Hubo una pausa. Luego, Rizzo habló.

– ¿Y por qué me lo cuenta a mí?

Pino se sorprendió. Esperaba cualquier cosa menos aquella respuesta.

– Pero ¿cómo? ¿Acaso no es usted… su mejor amigo? Nos hemos sentido en la obligación…

– Se lo agradezco. Pero ante todo es necesario que cumplan ustedes con su deber. Buenos días.

Saro había escuchado la conversación con la mejilla pegada a la de Pino. Ambos se miraron, perplejos. Era como si le hubieran dicho a Rizzo que habían encontrado un cadáver anónimo.

– Pero ¿qué coño es esto?, era amigo suyo, ¿no? -dijo repentinamente Saro.

– Vete tú a saber. A lo mejor, últimamente estaban peleados -replicó Pino.

– Y ahora ¿qué hacemos?

– Vamos a cumplir con nuestro deber, como ha dicho el abogado -contestó Pino.

Se dirigieron a la comisaría del pueblo. La idea de acudir a los carabineros ni se les pasó por la antesala del cerebro, pues los mandaba un teniente milanés. En cambio, el comisario era de Catania, se llamaba Salvo Montalbano y, cuando quería entender una cosa, la entendía.

Dos

– Otra vez.

– No -dijo Livia, sin dejar de mirarlo, con los ojos iluminados por la tensión amorosa.

– Por favor.

– No, he dicho que no.

«Me gusta que me fuercen un poquito», recordó que ella le había susurrado una vez al oído; entonces, presa de la excitación, trató de introducirle una rodilla entre los apretados muslos mientras le sujetaba fuertemente las muñecas y le abría los brazos como si estuviera crucificada.

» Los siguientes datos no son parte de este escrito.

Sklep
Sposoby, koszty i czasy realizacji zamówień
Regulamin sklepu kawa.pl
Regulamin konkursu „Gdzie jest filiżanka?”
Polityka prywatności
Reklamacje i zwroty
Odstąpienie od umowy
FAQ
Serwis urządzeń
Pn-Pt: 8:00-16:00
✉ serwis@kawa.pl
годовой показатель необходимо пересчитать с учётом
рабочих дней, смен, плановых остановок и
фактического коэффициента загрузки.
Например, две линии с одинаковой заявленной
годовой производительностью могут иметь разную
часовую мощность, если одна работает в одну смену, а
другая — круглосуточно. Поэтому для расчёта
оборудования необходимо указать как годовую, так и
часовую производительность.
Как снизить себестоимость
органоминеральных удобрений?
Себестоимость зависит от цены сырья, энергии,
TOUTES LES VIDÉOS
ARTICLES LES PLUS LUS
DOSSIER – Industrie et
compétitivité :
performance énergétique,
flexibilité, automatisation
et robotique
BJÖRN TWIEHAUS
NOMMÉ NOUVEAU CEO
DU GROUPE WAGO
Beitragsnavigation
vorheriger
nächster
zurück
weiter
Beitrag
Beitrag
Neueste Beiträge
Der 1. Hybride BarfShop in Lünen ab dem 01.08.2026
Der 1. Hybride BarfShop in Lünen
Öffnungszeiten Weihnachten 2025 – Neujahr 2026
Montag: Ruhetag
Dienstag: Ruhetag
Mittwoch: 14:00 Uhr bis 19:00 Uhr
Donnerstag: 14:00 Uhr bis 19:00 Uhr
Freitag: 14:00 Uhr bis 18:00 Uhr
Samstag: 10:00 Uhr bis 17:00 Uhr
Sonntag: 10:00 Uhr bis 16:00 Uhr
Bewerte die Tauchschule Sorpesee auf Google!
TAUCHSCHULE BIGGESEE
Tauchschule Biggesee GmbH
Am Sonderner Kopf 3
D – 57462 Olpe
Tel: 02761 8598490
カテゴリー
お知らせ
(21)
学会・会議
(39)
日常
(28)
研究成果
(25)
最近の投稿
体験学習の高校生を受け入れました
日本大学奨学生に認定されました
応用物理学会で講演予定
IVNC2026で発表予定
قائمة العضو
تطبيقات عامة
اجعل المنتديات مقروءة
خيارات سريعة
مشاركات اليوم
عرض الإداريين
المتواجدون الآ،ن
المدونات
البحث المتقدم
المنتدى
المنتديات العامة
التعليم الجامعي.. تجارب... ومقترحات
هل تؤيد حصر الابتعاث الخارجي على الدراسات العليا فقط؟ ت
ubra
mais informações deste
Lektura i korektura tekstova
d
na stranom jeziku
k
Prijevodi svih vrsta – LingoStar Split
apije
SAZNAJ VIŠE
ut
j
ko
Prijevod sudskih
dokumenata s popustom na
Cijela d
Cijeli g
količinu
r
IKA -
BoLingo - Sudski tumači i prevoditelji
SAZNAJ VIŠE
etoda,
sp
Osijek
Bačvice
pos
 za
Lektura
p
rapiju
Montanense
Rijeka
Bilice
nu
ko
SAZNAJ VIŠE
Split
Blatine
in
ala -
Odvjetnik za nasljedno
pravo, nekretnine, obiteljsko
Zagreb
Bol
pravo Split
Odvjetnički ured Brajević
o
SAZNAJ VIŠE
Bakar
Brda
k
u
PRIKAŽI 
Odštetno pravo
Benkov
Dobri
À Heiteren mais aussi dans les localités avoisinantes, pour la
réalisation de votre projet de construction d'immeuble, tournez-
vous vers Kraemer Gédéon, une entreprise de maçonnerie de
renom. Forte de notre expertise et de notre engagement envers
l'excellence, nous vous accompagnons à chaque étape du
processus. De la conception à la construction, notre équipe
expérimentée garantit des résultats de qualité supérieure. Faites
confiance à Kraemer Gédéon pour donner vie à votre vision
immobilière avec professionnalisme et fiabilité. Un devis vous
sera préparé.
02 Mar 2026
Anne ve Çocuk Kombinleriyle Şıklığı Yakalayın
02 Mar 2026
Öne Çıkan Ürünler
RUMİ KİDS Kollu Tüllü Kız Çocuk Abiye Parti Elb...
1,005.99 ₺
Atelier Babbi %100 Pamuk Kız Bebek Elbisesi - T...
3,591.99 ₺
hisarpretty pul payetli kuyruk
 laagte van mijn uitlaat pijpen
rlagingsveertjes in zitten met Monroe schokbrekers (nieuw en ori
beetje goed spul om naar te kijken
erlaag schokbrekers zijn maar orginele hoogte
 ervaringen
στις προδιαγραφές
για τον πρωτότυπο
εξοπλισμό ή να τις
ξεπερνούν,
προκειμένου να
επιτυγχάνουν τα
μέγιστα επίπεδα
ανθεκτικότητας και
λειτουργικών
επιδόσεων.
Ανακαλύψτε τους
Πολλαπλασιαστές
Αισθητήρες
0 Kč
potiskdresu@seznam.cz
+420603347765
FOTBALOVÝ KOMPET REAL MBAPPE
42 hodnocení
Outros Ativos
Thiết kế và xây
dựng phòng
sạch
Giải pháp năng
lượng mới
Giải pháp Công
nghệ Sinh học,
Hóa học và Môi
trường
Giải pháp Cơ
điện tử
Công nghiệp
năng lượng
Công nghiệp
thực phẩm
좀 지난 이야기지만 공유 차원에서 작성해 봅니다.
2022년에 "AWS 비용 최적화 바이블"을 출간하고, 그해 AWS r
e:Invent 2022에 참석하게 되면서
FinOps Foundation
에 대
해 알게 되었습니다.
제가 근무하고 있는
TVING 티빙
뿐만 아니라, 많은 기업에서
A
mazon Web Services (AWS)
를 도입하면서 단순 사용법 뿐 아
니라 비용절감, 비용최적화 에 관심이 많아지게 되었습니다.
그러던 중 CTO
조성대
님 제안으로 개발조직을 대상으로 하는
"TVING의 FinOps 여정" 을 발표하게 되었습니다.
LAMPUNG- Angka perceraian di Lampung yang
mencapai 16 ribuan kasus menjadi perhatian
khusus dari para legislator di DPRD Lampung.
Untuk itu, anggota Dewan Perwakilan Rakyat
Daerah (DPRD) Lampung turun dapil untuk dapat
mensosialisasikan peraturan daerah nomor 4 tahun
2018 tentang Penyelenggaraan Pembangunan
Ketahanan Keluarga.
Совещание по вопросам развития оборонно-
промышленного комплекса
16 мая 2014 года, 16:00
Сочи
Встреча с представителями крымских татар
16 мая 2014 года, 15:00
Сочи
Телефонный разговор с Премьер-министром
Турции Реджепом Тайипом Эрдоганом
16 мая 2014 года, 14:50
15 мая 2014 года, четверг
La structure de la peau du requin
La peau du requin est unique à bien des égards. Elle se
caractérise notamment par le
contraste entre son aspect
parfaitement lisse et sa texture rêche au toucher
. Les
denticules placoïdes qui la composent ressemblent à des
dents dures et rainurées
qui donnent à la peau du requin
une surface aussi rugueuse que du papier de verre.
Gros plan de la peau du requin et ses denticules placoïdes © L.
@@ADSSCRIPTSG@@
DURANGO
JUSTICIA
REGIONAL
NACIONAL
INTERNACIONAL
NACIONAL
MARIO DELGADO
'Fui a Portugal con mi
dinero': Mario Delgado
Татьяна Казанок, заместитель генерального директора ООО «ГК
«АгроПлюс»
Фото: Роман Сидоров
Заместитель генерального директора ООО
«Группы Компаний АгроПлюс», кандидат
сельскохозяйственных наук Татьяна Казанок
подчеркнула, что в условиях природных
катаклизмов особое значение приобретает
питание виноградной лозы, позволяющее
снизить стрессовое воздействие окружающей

Se miraron un momento con afanosa respiración y ella cedió de repente.

– Sí -dijo-. Sí. Ahora.

Justo en aquel momento, sonó el teléfono. Sin abrir tan siquiera los ojos, Montalbano alargó el brazo, pero no para coger el teléfono, sino más bien para asir los bordes fluctuantes del sueño que inexorablemente se estaba desvaneciendo.

– ¡Diga!

Estaba furioso con el inoportuno comunicante.

– Señor comisario, tenemos un cliente.

Reconoció la voz del sargento Fazio. El otro de igual graduación, Tortorella, aún estaba en el hospital por una grave herida en el vientre causada por la bala que le había disparado uno que quería hacerse pasar por mafioso, pero que, en realidad, era un cabrón de tres al cuarto. En su jerga, un cliente significaba un muerto del que se tenían que encargar.